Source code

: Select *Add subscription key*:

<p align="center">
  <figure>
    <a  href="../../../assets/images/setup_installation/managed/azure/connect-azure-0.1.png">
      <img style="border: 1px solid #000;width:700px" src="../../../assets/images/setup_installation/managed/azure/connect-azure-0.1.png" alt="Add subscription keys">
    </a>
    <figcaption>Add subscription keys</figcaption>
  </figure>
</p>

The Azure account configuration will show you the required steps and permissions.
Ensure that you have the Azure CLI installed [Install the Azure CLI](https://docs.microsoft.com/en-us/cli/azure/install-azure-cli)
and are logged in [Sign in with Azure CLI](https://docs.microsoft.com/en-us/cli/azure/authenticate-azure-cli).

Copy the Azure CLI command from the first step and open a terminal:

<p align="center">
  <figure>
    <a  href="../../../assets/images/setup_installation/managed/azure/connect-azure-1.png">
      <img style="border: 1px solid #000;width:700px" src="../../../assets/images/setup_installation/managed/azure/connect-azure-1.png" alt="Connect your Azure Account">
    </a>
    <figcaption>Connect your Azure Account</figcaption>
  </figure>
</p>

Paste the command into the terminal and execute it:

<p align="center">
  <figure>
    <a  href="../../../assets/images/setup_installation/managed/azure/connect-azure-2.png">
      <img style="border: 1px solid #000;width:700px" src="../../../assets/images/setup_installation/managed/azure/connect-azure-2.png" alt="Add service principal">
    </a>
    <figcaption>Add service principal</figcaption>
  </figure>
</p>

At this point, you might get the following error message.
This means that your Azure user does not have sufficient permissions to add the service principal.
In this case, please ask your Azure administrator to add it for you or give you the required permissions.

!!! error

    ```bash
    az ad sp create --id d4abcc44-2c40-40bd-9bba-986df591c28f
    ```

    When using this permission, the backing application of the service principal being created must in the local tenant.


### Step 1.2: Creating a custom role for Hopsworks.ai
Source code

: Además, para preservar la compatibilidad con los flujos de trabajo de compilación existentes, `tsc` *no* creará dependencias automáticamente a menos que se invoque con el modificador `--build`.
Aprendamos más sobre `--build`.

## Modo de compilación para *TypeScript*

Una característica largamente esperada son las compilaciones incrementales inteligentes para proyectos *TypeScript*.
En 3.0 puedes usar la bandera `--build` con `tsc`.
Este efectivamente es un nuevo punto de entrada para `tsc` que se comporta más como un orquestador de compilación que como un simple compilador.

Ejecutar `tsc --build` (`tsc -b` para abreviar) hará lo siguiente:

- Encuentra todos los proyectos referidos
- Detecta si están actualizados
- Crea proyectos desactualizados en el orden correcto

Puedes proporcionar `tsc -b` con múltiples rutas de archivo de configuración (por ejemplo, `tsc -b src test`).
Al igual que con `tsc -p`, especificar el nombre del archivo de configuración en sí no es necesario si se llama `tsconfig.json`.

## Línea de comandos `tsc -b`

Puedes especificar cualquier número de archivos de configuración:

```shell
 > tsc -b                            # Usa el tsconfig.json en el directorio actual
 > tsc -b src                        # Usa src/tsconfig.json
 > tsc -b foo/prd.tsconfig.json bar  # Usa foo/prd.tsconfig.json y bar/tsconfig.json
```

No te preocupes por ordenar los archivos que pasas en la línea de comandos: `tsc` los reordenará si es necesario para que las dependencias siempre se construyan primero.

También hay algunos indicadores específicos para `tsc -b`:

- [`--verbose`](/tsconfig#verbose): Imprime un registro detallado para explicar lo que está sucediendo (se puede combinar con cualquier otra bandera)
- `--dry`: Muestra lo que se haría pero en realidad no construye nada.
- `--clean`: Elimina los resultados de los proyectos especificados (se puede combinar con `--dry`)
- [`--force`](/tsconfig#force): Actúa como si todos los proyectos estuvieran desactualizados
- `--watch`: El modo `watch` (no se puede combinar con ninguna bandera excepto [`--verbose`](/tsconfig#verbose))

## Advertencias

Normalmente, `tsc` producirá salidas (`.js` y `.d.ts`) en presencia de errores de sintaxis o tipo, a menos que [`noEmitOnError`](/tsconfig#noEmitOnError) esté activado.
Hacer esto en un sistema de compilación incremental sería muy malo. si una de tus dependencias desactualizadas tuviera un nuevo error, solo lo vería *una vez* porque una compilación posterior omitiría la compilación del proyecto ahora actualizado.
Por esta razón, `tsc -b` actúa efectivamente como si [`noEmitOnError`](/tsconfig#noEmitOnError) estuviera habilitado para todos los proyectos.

:::

▶ Action item
Look above for the line with "### Step 1.2: Creating" and the line with "con múltiples rutas"; transcribe both and all lines in between, exactly, and nothing else.

▶ Solution for this task
### Step 1.2: Creating a custom role for Hopsworks.ai
Source code

: Además, para preservar la compatibilidad con los flujos de trabajo de compilación existentes, `tsc` *no* creará dependencias automáticamente a menos que se invoque con el modificador `--build`.
Aprendamos más sobre `--build`.

## Modo de compilación para *TypeScript*

Una característica largamente esperada son las compilaciones incrementales inteligentes para proyectos *TypeScript*.
En 3.0 puedes usar la bandera `--build` con `tsc`.
Este efectivamente es un nuevo punto de entrada para `tsc` que se comporta más como un orquestador de compilación que como un simple compilador.

Ejecutar `tsc --build` (`tsc -b` para abreviar) hará lo siguiente:

- Encuentra todos los proyectos referidos
- Detecta si están actualizados
- Crea proyectos desactualizados en el orden correcto

Puedes proporcionar `tsc -b` con múltiples rutas de archivo de configuración (por ejemplo, `tsc -b src test`).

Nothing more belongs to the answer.